Morre Afonso Brazza, herói do cinema trash brasileiro

O cineasta e bombeiro Afonso Brazza morreu ontem à noite em Brasília, vítima de uma parada cardiorrespiratória, aos 48 anos. Segundo a Agência Brasil, Braza sofria de câncer no esôfago, e a doença já javia se espalhadao para os rins, pulmões e fígado.

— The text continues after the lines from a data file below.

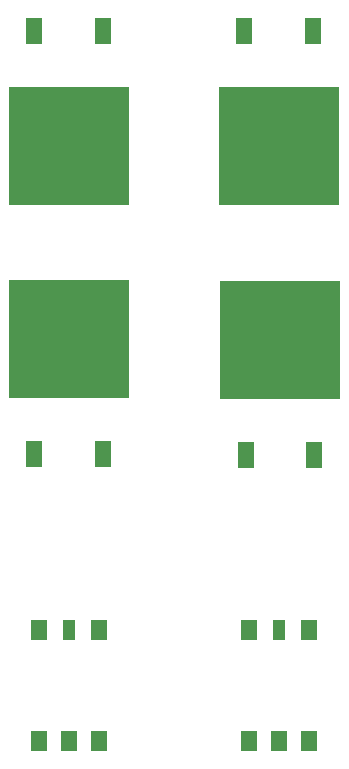
<source format=gbr>
G04 EAGLE Gerber RS-274X export*
G75*
%MOMM*%
%FSLAX34Y34*%
%LPD*%
%INSolderpaste Top*%
%IPPOS*%
%AMOC8*
5,1,8,0,0,1.08239X$1,22.5*%
G01*
%ADD10R,1.320800X2.209800*%
%ADD11R,10.210800X10.007600*%
%ADD12R,1.450000X1.700000*%
%ADD13R,1.018200X1.700000*%


D10*
X282956Y1379093D03*
X225044Y1379093D03*
D11*
X254000Y1281684D03*
D10*
X460756Y1379093D03*
X402844Y1379093D03*
D11*
X431800Y1281684D03*
D12*
X228600Y778500D03*
X254000Y778500D03*
X279400Y778500D03*
X279400Y872500D03*
D13*
X254000Y872500D03*
D12*
X228600Y872500D03*
X406400Y778500D03*
X431800Y778500D03*
X457200Y778500D03*
X457200Y872500D03*
D13*
X431800Y872500D03*
D12*
X406400Y872500D03*
D10*
X225044Y1021207D03*
X282956Y1021207D03*
D11*
X254000Y1118616D03*
D10*
X404114Y1019937D03*
X462026Y1019937D03*
D11*
X433070Y1117346D03*
M02*

</source>
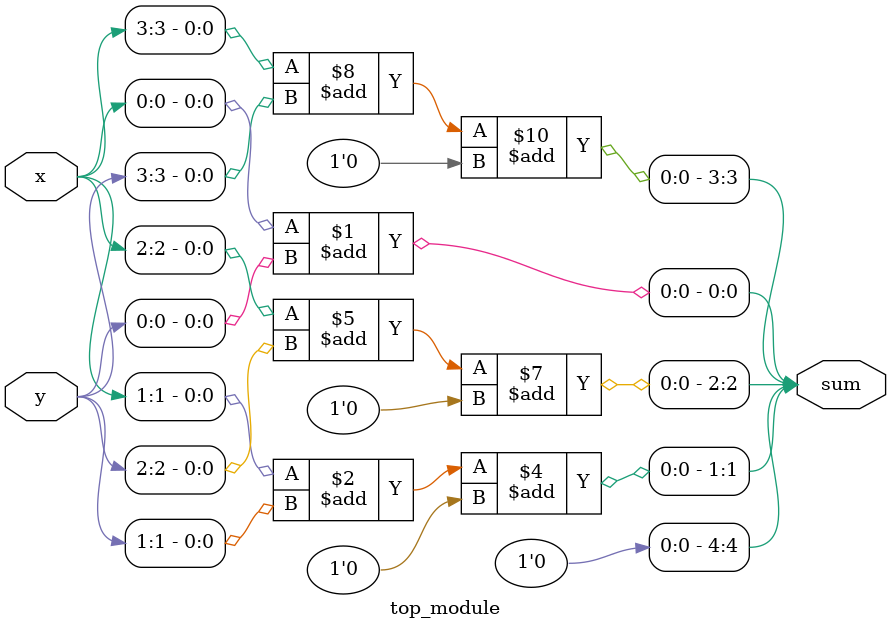
<source format=sv>
module top_module (
    input [3:0] x,
    input [3:0] y,
    output [4:0] sum
);

    assign sum[0] = x[0] + y[0]; // least significant bit of sum
    assign sum[1] = x[1] + y[1] + (sum[0] >> 1);
    assign sum[2] = x[2] + y[2] + (sum[1] >> 1);
    assign sum[3] = x[3] + y[3] + (sum[2] >> 1);
    assign sum[4] = (sum[3] >> 1); // most significant bit of sum (carry bit)

endmodule

</source>
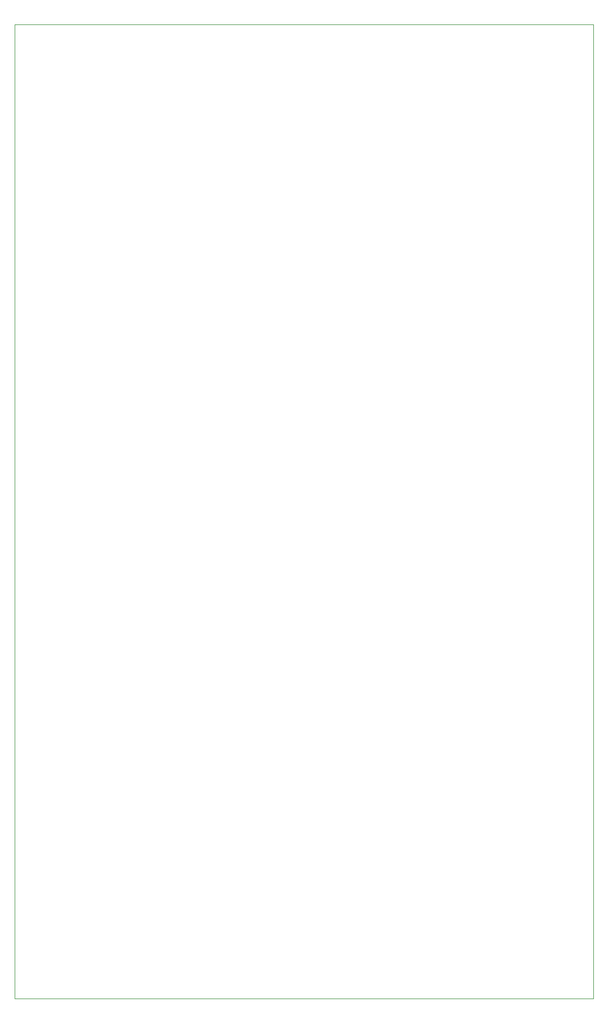
<source format=gbr>
%TF.GenerationSoftware,KiCad,Pcbnew,9.0.6*%
%TF.CreationDate,2026-01-21T23:10:30+11:00*%
%TF.ProjectId,pattern-sequencer,70617474-6572-46e2-9d73-657175656e63,rev?*%
%TF.SameCoordinates,Original*%
%TF.FileFunction,Profile,NP*%
%FSLAX46Y46*%
G04 Gerber Fmt 4.6, Leading zero omitted, Abs format (unit mm)*
G04 Created by KiCad (PCBNEW 9.0.6) date 2026-01-21 23:10:30*
%MOMM*%
%LPD*%
G01*
G04 APERTURE LIST*
%TA.AperFunction,Profile*%
%ADD10C,0.050000*%
%TD*%
G04 APERTURE END LIST*
D10*
X61200000Y-21600000D02*
X151400000Y-21600000D01*
X151400000Y-173400000D01*
X61200000Y-173400000D01*
X61200000Y-21600000D01*
M02*

</source>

Seu corpo será enterrado à tarde na cidade-satélite de Gama, onde vivia.Piauiense radicado no Distrito Federal, Brazza nasceu José Afonso Filho. Bombeiro de profissão, acabou virando um ícone do cinema trash nacional. Com orçamentos baixíssimos e produções precárias (valendo até negativos vencidos), Brazza foi apontado uma espécie de Ed Wood brasileiro, em alusão ao rei do cinema trash. Virou cult, e suas estréias costumavam provocar muitas filas nos cinemas de Brasília.Fazia cinema de ação e muita pancadaria, com títulos como Inferno no Gama e Tortura Selvagem - A Grade. Trabalhando com orçamentos de até R$ 100 mil, em geral, Brazza tinha de cuidar tudo: direção, produção, roteiro e até o papel principal - invariavelmente um herói bom de briga. A musa de seu cinema era a mulher, Claudette Joubert, que conheceu em São Paulo. Entre outros filmes de Brazza lançados comercialmente estão Gringo Não Perdoa, Mata, Fuga Sem Destino e No Eixo da Morte.